Re: Tonighjt June 11 Watch The NBA Half Time For A Redskins Protest of Racism
Citation? I've seen that claim twice without citation.
Anyway, it's not the first time a HS had a racist name that needed to be changed.
Tommy Yazzie, superintendent of the Red Mesa school district on the Navajo Nation reservation, grew up when Navajo children were forced into boarding schools to disconnect them from their culture. Some were punished for speaking their native language.
Today, he sees environmental issues as the biggest threat to his people.
The high school football team in his district is the Red Mesa Redskins.
"We just don't think that [name] is an issue," Yazzie said. "There are more important things, like busing our kids to school, the water settlement, the land quality, the air that surrounds us. Those are issues we can take sides on."
"Society, they think it's more derogatory because of the recent discussions," Yazzie said. "In its pure form, a lot of Native American men, you go into the sweat lodge with what you've got -- your skin. I don't see it as derogatory."
Neither does Eunice Davidson, a Dakota Sioux who lives on the Spirit Lake reservation in North Dakota. "It more or less shows that they approve of our history," she said.

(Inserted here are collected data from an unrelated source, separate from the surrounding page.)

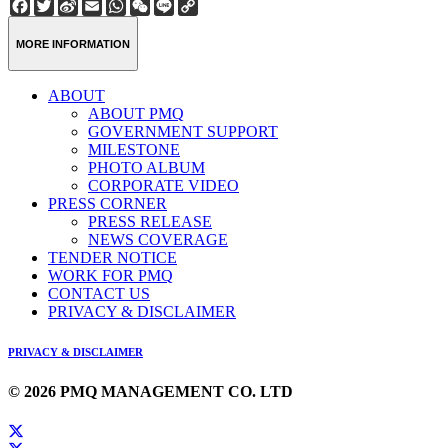
Facebook
Twitter
Sina
Email
WhatsApp
WeChat
Line
Copy
Weibo
Link
MORE INFORMATION
ABOUT
ABOUT PMQ
GOVERNMENT SUPPORT
MILESTONE
PHOTO ALBUM
CORPORATE VIDEO
PRESS CORNER
PRESS RELEASE
NEWS COVERAGE
TENDER NOTICE
WORK FOR PMQ
CONTACT US
PRIVACY & DISCLAIMER
PRIVACY & DISCLAIMER
© 2026 PMQ MANAGEMENT CO. LTD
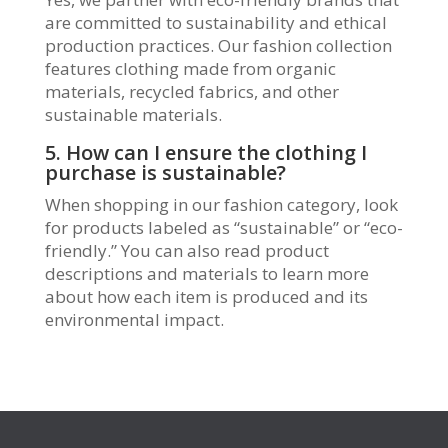
are committed to sustainability and ethical
production practices. Our fashion collection
features clothing made from organic
materials, recycled fabrics, and other
sustainable materials.
5. How can I ensure the clothing I
purchase is sustainable?
When shopping in our fashion category, look
for products labeled as “sustainable” or “eco-
friendly.” You can also read product
descriptions and materials to learn more
about how each item is produced and its
environmental impact.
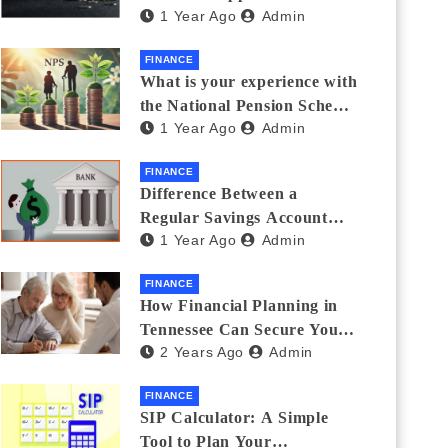
1 Year Ago
Admin
Thanks Streamlines
Emergency Borrowing
FINANCE
What is your experience with
the National Pension Scheme
1 Year Ago
Admin
(NPS)? Do you believe it is
beneficial and safe? What
FINANCE
are its pros and cons? Would
Difference Between a
you recommend it to others?
Regular Savings Account
1 Year Ago
Admin
and a Zero Balance Account
FINANCE
How Financial Planning in
Tennessee Can Secure Your
2 Years Ago
Admin
Golden Years
FINANCE
SIP Calculator: A Simple
Tool to Plan Your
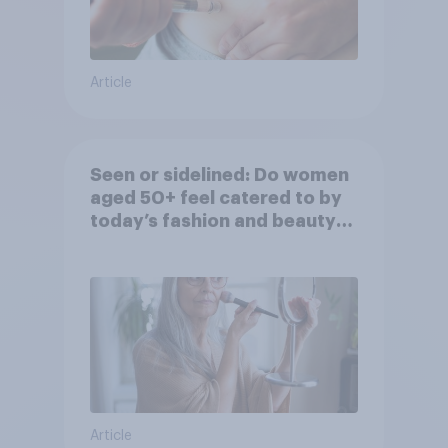
Article
Seen or sidelined: Do women
aged 50+ feel catered to by
today’s fashion and beauty
brands?
Article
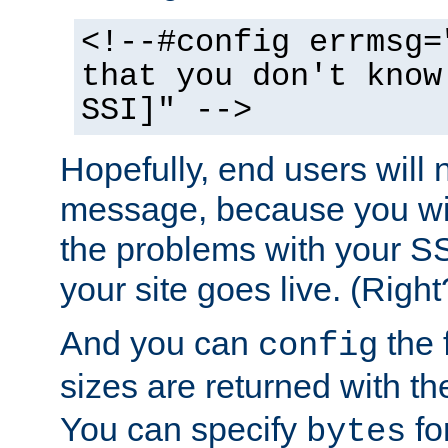
<!--#config errmsg=
that you don't know
SSI]" -->
Hopefully, end users will 
message, because you wil
the problems with your SS
your site goes live. (Right
And you can
the 
config
sizes are returned with t
You can specify
for
bytes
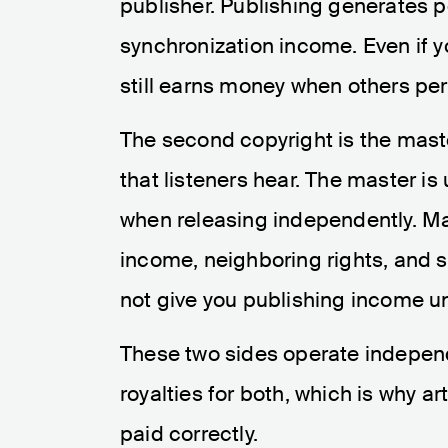
publisher. Publishing generates p
synchronization income. Even if y
still earns money when others per
The second copyright is the maste
that listeners hear. The master is 
when releasing independently. Ma
income, neighboring rights, and 
not give you publishing income un
These two sides operate independe
royalties for both, which is why a
paid correctly.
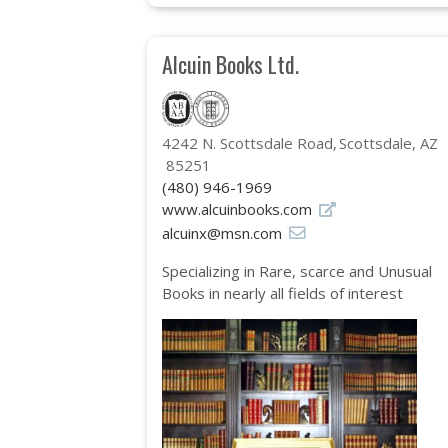
Alcuin Books Ltd.
4242 N. Scottsdale Road
Scottsdale, AZ
85251
(480) 946-1969
www.alcuinbooks.com
alcuinx@msn.com
Specializing in Rare, scarce and Unusual
Books in nearly all fields of interest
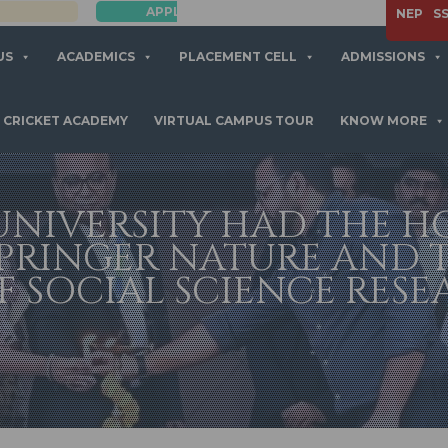
APPLY NOW
NEP
S
US
ACADEMICS
PLACEMENT CELL
ADMISSIONS
CRICKET ACADEMY
VIRTUAL CAMPUS TOUR
KNOW MORE
NIVERSITY HAD THE 
PRINGER NATURE AND 
 SOCIAL SCIENCE RESEA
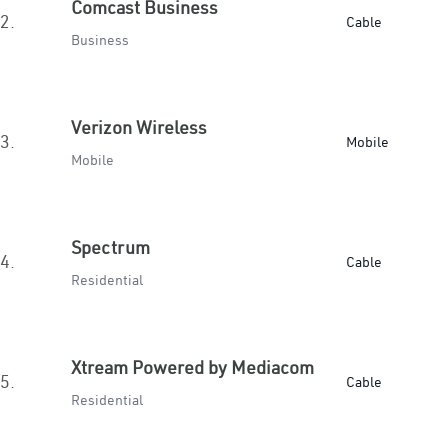
Comcast Business
2.
Cable
Business
Verizon Wireless
3.
Mobile
Mobile
Spectrum
4.
Cable
Residential
Xtream Powered by Mediacom
5.
Cable
Residential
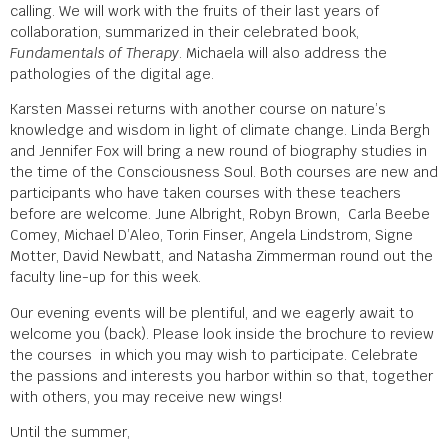
calling. We will work with the fruits of their last years of
collaboration, summarized in their celebrated book,
Fundamentals of Therapy
. Michaela will also address the
pathologies of the digital age.
Karsten Massei returns with another course on nature’s
knowledge and wisdom in light of climate change. Linda Bergh
and Jennifer Fox will bring a new round of biography studies in
the time of the Consciousness Soul. Both courses are new and
participants who have taken courses with these teachers
before are welcome. June Albright, Robyn Brown, Carla Beebe
Comey, Michael D’Aleo, Torin Finser, Angela Lindstrom, Signe
Motter, David Newbatt, and Natasha Zimmerman round out the
faculty line-up for this week.
Our evening events will be plentiful, and we eagerly await to
welcome you (back). Please look inside the brochure to review
the courses in which you may wish to participate. Celebrate
the passions and interests you harbor within so that, together
with others, you may receive new wings!
Until the summer,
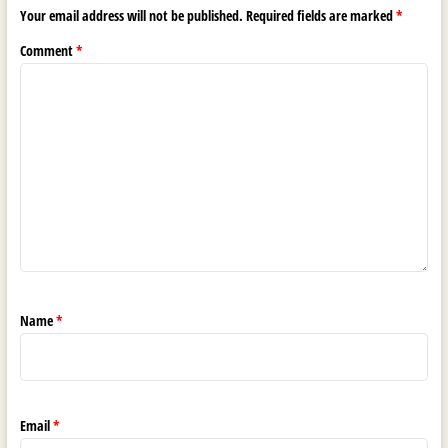
Your email address will not be published.
Required fields are marked
*
Comment
*
Name
*
Email
*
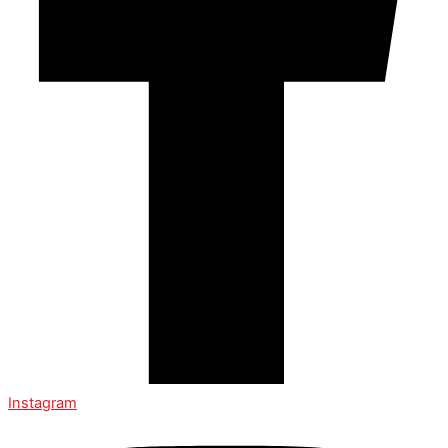
Instagram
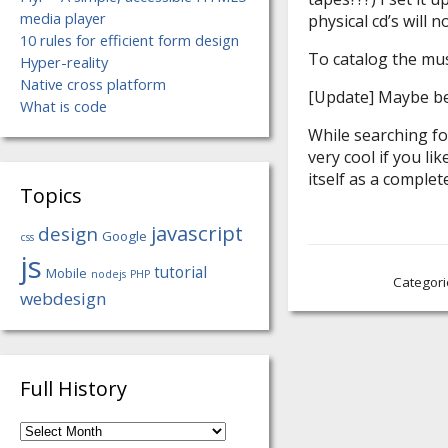
media player
physical cd’s will n
10 rules for efficient form design
To catalog the mus
Hyper-reality
Native cross platform
[Update] Maybe bet
What is code
While searching fo
very cool if you lik
itself as a comple
Topics
javascript
design
Google
css
js
tutorial
Mobile
nodejs
PHP
Categori
webdesign
Full History
Full
History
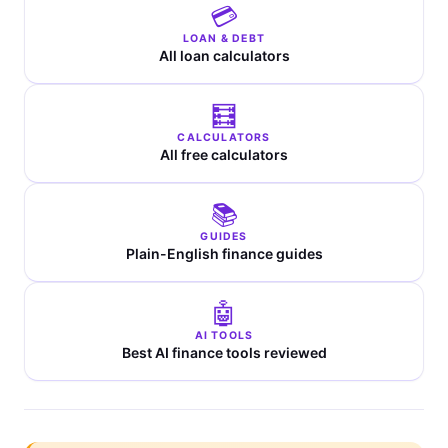
💳
LOAN & DEBT
All loan calculators
🧮
CALCULATORS
All free calculators
📚
GUIDES
Plain-English finance guides
🤖
AI TOOLS
Best AI finance tools reviewed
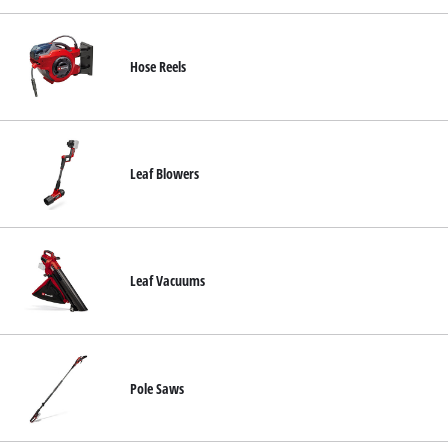
Hose Reels
Leaf Blowers
Leaf Vacuums
Pole Saws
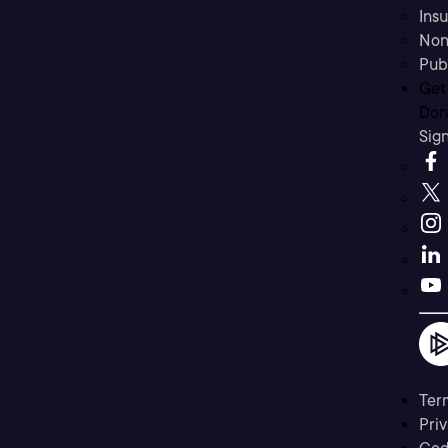
Ins
Non
Pub
Get
Don’
Sig
Ter
Priv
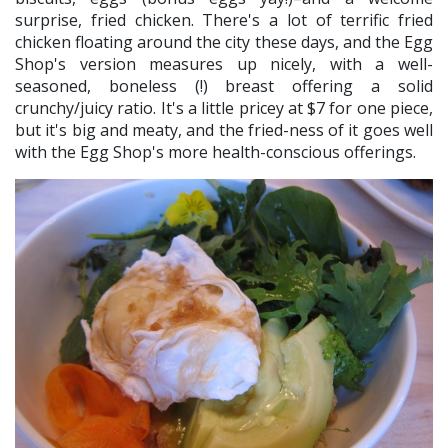
surprise, fried chicken. There's a lot of terrific fried
chicken floating around the city these days, and the Egg
Shop's version measures up nicely, with a well-
seasoned, boneless (!) breast offering a solid
crunchy/juicy ratio. It's a little pricey at $7 for one piece,
but it's big and meaty, and the fried-ness of it goes well
with the Egg Shop's more health-conscious offerings.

Just How Many Indians Think "Redskins" Is a Slur? | NBC4 Washington
Six months after Wiscasset High School became the Wolverines, the varsity boys basketball team showed up for a home game wearing t–shirts featuring the school’s old mascot.
When the players walked into the gym wearing white t‐shirts emblazoned with the word Redskins, the crowd gave the team ‒ and the t-shirts ‒ a standing ovation.
The game in January 2012 provided the citizens of Wiscasset, a small town on the Maine coast, one last chance to cheer for a controversial mascot that many considered an important link to the community’s past.
After months of contentious debate, the regional school board voted in January 2011 to drop the name, siding with those in the community who considered the moniker a racist anachronism over the majority of Wiscasset residents who favored tradition.
“Some felt like it was the last piece of the past they were hanging onto,” said Wiscasset High School principal Deb Taylor, a 1989 graduate of the school. “The power of the desire to go back to the past is very strong.”
Though the school has been officially represented by a red and black wolverine for nearly two years, some in the community have refused to let go of the Redskins.